Data extracts:
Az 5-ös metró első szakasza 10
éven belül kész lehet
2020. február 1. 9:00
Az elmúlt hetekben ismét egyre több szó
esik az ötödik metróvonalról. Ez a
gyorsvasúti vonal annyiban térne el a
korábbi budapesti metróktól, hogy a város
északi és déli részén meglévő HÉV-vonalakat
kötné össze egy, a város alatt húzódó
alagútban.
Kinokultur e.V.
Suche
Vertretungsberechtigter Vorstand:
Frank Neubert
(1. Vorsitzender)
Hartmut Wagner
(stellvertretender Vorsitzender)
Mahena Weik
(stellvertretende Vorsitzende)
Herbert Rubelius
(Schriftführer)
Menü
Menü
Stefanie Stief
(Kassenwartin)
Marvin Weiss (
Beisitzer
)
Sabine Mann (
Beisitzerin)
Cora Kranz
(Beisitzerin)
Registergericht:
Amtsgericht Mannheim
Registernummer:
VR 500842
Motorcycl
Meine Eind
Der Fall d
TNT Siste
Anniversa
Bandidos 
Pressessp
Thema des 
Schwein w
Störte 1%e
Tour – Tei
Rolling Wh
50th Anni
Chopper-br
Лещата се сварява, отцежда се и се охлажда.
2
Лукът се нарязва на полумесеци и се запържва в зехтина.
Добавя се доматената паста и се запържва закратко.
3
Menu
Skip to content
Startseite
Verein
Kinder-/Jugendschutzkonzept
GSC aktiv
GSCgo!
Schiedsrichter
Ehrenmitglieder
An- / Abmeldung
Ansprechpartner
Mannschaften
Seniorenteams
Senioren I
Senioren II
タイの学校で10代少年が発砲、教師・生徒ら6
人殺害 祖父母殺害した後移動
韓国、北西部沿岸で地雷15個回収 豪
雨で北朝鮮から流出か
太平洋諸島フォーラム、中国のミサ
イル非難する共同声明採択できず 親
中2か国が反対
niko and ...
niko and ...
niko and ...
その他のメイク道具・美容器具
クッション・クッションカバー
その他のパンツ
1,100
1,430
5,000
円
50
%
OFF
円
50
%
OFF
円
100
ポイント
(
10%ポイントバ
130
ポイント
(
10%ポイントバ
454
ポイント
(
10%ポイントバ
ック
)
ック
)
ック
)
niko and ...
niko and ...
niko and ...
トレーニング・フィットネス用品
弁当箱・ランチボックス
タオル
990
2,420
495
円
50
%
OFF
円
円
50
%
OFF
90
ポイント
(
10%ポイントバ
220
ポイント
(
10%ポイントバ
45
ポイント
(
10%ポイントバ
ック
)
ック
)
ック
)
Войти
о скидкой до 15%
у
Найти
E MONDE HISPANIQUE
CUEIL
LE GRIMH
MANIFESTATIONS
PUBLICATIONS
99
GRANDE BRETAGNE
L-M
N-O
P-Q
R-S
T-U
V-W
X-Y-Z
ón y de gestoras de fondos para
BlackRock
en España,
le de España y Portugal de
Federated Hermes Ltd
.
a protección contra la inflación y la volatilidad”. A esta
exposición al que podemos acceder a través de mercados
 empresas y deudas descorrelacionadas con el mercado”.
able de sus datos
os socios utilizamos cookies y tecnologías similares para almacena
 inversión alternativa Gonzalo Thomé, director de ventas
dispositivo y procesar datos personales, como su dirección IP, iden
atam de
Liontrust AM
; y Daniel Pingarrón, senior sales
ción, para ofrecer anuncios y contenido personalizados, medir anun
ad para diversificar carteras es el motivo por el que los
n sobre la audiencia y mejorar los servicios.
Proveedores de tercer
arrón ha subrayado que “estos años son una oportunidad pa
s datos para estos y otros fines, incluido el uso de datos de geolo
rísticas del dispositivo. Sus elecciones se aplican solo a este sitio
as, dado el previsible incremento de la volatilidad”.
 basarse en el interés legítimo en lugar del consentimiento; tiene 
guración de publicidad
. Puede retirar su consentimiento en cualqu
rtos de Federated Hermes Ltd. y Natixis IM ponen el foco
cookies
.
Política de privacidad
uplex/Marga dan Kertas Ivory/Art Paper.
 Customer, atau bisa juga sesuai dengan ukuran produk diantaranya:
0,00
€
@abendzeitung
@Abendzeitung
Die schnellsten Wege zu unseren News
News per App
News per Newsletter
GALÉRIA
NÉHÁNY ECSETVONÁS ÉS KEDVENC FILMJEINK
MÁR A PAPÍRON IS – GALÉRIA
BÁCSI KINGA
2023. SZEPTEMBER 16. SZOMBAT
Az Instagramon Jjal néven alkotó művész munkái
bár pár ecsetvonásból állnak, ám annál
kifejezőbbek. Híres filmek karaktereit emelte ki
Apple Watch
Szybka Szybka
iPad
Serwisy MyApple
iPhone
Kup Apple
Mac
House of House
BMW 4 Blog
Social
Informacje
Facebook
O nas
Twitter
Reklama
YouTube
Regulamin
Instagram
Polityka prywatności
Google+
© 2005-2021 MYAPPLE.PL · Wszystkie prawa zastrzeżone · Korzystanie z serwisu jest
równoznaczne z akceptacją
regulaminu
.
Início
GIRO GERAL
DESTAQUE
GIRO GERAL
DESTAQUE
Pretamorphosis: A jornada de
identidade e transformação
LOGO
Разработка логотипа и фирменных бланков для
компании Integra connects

Activity: Reproduce the material word for word, starting with its first line and going on through the line that contains "északi és déli részén meglévő HÉV-vonalakat".

Answer:
Az 5-ös metró első szakasza 10
éven belül kész lehet
2020. február 1. 9:00
Az elmúlt hetekben ismét egyre több szó
esik az ötödik metróvonalról. Ez a
gyorsvasúti vonal annyiban térne el a
korábbi budapesti metróktól, hogy a város
északi és déli részén meglévő HÉV-vonalakat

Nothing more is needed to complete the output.